La cause était entendue

L’état et tous ses démembrements (police, gendarmerie, juges d’instruction, procureurs,  avocats et autres), qui se sont relayés depuis des années pour monter un dossier qui devait envoyer Alioune  Ndao en prison pour le restant de ses jours, venaient d’être renvoyés à leurs chères études.

La victoire de l’imam Ndao sur ses détracteurs n’est pas uniquement judiciaire. Elle est aussi et surtout intellectuelle  et humaine. Tout au long du procès qui a duré près de deux mois, Alioune Ndao  les a  littéralement écrasés  de sa prestance,  son zen, son humilité, et a ébloui  la salle  par sa culture et son savoir qu’on aurait juré infinis, au point qu’un de ses avocats pourtant d’obédience chiite,  lui offrit un livre en signe d’admiration.

Aux invectives,  calomnies, extrapolations,  élucubrations,  il a opposé la pédagogie et les faits. A la frénésie et la surexcitation, il a répondu par la tempérance et la maîtrise de soi, et au torrent de boue déversée sur lui pour le salir,  il fit le choix d’un grand boubou d’un blanc toujours immaculé.

Dans l’affaire Imam Ndao, l’état du Sénégal a lu le droit à l’envers, en optant pour la présomption de culpabilité.

Il lui fallait en effet « son »  djihadiste, puisque c’est dans l’air du temps et comme au loto, ça peut rapporter gros.

Si le juge avait suivi  son sombre dessein en envoyant Alioune Ndao en prison pour 30 ans, l’état  aurait triomphé.
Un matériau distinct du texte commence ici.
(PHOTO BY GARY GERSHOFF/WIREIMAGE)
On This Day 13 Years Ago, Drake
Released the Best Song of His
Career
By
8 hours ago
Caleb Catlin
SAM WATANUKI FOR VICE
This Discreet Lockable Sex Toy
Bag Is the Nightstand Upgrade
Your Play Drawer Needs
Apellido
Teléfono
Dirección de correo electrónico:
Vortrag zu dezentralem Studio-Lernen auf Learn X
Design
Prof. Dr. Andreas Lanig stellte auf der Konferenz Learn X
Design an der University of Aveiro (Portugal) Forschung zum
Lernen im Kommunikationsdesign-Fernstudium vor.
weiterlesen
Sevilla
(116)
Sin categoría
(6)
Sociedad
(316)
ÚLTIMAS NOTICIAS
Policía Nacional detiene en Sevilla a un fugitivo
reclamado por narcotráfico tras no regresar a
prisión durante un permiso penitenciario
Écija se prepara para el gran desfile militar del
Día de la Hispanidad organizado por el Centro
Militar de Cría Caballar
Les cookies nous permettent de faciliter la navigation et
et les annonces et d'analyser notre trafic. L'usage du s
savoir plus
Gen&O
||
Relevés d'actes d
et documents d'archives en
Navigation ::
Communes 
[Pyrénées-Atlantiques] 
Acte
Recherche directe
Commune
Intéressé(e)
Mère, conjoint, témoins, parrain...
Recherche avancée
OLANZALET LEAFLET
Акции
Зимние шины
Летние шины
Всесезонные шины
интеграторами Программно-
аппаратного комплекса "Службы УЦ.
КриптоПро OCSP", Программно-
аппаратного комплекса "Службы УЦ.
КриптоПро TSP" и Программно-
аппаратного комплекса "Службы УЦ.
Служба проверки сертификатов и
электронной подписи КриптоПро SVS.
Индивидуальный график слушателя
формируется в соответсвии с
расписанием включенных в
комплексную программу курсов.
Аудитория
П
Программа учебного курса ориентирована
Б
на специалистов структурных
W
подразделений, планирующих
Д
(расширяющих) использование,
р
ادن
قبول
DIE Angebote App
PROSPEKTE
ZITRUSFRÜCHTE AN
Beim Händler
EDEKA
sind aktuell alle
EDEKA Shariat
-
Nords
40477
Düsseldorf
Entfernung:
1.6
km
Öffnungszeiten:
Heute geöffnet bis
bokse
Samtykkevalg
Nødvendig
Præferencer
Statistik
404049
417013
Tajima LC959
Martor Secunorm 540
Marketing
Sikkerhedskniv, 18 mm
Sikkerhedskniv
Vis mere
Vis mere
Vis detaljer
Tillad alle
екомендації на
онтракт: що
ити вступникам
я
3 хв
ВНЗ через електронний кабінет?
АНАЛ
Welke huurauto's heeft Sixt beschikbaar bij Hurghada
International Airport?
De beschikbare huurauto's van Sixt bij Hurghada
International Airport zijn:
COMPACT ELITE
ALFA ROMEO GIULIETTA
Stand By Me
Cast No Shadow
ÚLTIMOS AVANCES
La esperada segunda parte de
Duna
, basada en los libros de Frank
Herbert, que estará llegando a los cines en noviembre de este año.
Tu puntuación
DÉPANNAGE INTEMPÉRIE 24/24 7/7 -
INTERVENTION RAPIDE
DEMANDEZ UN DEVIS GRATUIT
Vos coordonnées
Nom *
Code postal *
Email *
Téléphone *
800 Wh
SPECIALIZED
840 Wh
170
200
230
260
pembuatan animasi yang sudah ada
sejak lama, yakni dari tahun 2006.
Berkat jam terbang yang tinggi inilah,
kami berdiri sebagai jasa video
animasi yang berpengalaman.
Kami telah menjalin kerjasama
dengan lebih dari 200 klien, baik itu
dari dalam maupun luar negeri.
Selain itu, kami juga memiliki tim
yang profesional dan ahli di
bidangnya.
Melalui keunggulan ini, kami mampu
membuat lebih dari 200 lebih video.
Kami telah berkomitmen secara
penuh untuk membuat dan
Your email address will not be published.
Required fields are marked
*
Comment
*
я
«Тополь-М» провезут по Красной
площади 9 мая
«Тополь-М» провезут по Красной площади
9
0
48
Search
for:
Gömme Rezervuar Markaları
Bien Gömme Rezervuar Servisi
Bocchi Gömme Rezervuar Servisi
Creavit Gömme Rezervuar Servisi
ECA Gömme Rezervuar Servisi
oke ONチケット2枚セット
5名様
A  l’image de la France avec Abdel Kermiche, Benjamin Herman pour la Belgique,  Salman Abadi pour l’Angleterre, Iyad Ag Ghali pour le Mali, Ben Laden pour les USA, Al Bagdadi pour la Syrie , Abubakar Chekau pour le Nigeria,  le Sénégal aurait eu son Imam Alioune Ndao, mais qu’ à la différence des autres  (et c’est là où se niche le graal), il aura réussi à neutraliser son terroriste avant qu’ il ne passe à l’acte et ne fasse des dizaines voire des centaines de morts, contrairement aux pays ci-dessus qui n’ont pas pu eviter ce genre de catastrophe.

L’innocent Imam Ndao est donc sorti de prison ce 19 juillet 2018, le sourire toujours aux lèvres, malgré les meurtrissures de sa chair et de son cœur, comme pour prouver la supériorité de l’esprit sur la matière, de l’âme sur le corps et surtout de la foi sur l’ignominie.